From "Radio Free Europe:"  'A recent Prague Spring concert honored musicians and artists in the Terezin concentration camp who died in the Holocaust. Terezin Music Foundation founder Mark Ludwig pays special homage to composer Gideon Klein, who died aged 26...'  It is captivating to try to find out or in some way have an image of what went on in the work camps of WWII Central Europe.  Terezin itself was apparently a type of dressed - up or hotel version of said camps and was visited and approved of by officials from Geneva several times during the German occupation of Czechoslovakia.  Any material you find on it is worth reading as the Terezin camp was run in fashion always to be ready with a new coat of paint here and there and even new bunks for the Hebrew and other inmates upon the impending visitation of Geneva and other officials to confirm that there were no exterminations there.  It was a small and well - run prison camp where a higher percentage of the Holocaust inmates survived.

Sunday, July 25, 2010

July 14 - An anniversary of sorts - Ten Days Ago...

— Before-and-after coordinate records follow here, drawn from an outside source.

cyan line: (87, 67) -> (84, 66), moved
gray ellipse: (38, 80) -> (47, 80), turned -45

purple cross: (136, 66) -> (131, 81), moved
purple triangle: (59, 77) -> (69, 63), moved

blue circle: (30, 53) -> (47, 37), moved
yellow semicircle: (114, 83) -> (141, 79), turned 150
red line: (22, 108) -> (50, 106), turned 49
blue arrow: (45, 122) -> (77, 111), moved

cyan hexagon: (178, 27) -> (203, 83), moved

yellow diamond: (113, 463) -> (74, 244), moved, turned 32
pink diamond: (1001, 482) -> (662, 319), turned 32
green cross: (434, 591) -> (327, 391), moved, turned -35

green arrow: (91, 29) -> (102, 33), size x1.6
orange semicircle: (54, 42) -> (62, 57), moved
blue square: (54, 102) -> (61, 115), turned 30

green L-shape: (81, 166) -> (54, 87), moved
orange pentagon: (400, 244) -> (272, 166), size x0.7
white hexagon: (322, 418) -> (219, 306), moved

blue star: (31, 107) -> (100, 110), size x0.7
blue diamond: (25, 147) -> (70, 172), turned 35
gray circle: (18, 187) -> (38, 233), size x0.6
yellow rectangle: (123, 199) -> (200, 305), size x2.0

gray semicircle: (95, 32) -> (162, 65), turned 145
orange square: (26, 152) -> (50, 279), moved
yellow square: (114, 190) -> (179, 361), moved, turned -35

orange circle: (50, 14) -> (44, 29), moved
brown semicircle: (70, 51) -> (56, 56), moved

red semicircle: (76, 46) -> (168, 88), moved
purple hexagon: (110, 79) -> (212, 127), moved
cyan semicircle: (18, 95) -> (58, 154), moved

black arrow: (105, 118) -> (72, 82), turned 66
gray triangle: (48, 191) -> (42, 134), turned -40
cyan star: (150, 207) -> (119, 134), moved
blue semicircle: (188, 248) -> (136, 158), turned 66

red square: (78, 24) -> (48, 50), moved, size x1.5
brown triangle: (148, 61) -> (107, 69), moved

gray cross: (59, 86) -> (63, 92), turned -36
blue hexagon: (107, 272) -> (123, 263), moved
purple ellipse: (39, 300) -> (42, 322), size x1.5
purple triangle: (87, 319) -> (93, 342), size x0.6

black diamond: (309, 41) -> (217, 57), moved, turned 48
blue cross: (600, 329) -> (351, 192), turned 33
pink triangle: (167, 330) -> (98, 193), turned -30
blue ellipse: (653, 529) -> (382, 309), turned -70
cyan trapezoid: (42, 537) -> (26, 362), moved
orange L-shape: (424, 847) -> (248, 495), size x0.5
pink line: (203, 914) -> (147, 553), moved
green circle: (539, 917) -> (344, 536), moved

... Have read and heard about the news of the latest celebration of French "independence" from the feudal or royal age, and have heard of the grand parades and so forth: "A bas Louis XVI," etc., but you and I both know that cake was possible in that time as the harvests of that time were good, and there were some bad ones, too; but the granaries were full in most places. The crown of France had spent its capital and other funds on the grandeur of the Regency two or three generations before and the state could no longer support itself. In the history of ideas, Robespierre and Danton nor are nor were at the time propitious ideologues, even given the critiques of modern day iconoclasts, though they did have great influence and this probably due to moneyed revolutionary interests emanating from abroad. The royals were mostly informed of the impending revolts, and this has been a subject in the literature for a long time, as they even in many cases welcomed and profited from the revolutionary ideas and regarded them as refreshing because they were taxed so heavily by the state. Some of the details are apocryphal and therefore must be treated 'avec un grain de sel,' and the actions of many revolutionaries in the Tuileries against the king's guards were horrendous and extremely cruel (they had an army and the guards could not surrender under orders, and so forth.) The celebrants of the 14 July festival are therefore again taken to be rapacious and jaded against what was a benevolent monarchy under which there were many freedoms for the time, just not financial freedoms which infuriated everyone in the end and the city of Paris became a powder keg for insurrection against bloodlines first, and then the crown.